A la mi-temps, il n'est pas rare de voir une réunion improvisée des  supporteurs aux abords du stade, transcendés à l'unisson d'un mégaphone couvert  d'autocollants du syndicat SUD. Certains supporteurs, militants revendiqués "antifascistes", tentent de  perpétuer "l'identité" du Red  Star . Reggae en fond sonore, spliffs (joints) en  guise de cigarettes, ils font résonner Bauer aux cris de "banlieue rouge !". Pourtant, quand on demande à Pierre si le Red  Star  est toujours le club de  la banlieue rouge, il répond: "Si seulement elle existait encore...".  Jean-Pierre, fan depuis les années 1960, alors que le club était encore en  division 1, a mesuré l'évolution du club depuis près de 50 ans: "J'ai vu la  banlieue rouge, aujourd'hui ça n'a plus rien à voir". Car le club, fondé en 1897 par Jules Rimet, créateur de la Coupe du Monde  et anglophile (d'où le nom Red  Star , "Etoile Rouge"), nourrit des ambitions:  regagner l'élite du foot français. Une voie de développement qui, forcément, ne  plaît pas à tout le monde.
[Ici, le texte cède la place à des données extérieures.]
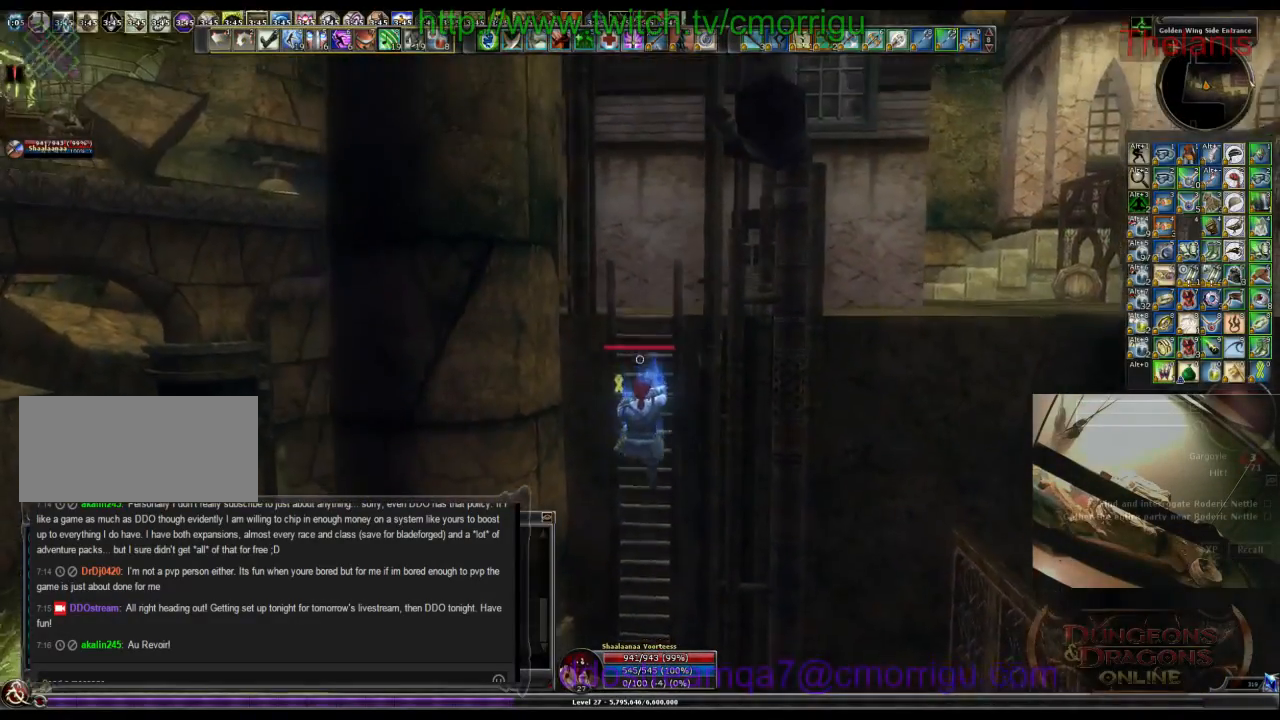
{"keys": ["w"], "events": []}
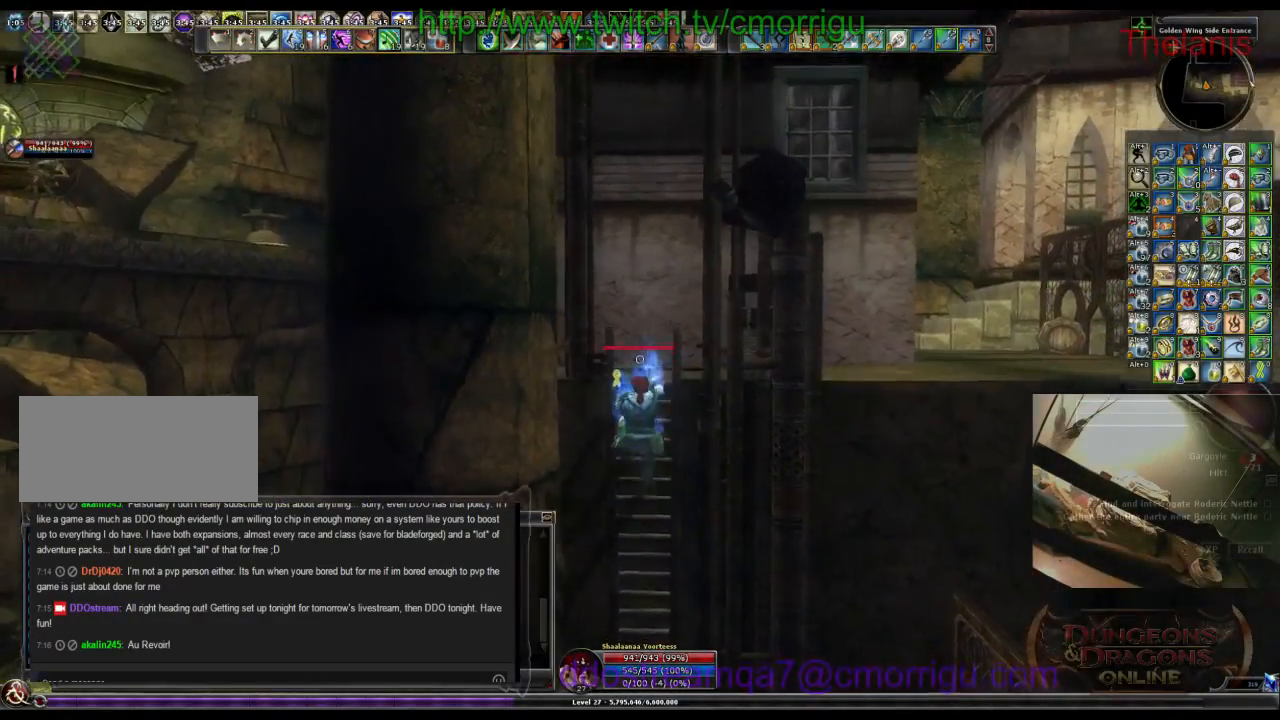
{"keys": ["w"], "events": []}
"Le Red Star, c'est Bauer"

Le sujet de la discorde se nomme Bauer. Un stade à l'anglaise, encore  modestement appelé stade municipal sur les panneaux de signalisation, où il y a  peu "on pouvait taper la discute avec le gardien de but", tant les tribunes  sont proches du terrain. Le 30 janvier, pour Red  Star  face à Colomiers, 13e du championnat, 2.000  supporteurs se sont pressés dans cette enceinte, en dépit de la vétusté et de  la non-homologation de deux tribunes sur trois. Celle qui reste est si  inconfortable qu'elle force d'ailleurs rapidement à se lever. Avec la montée, le club ambitionne la construction d'un nouveau stade. Ce  dont ne veulent pas entendre parler les supporteurs: "Le Red  Star  c'est Bauer,  pas ailleurs !". Mais Bauer n'est pas aux normes pour l'affiche face aux "Verts", 4e de la  L1, et mardi, pour la Coupe de France, une épreuve que le Red  Star  a gagnée  cinq fois, les fans seront obligés d'aller à Jean-Bouin, habituelle enceinte  des rugbymen du Stade Français. Un comble.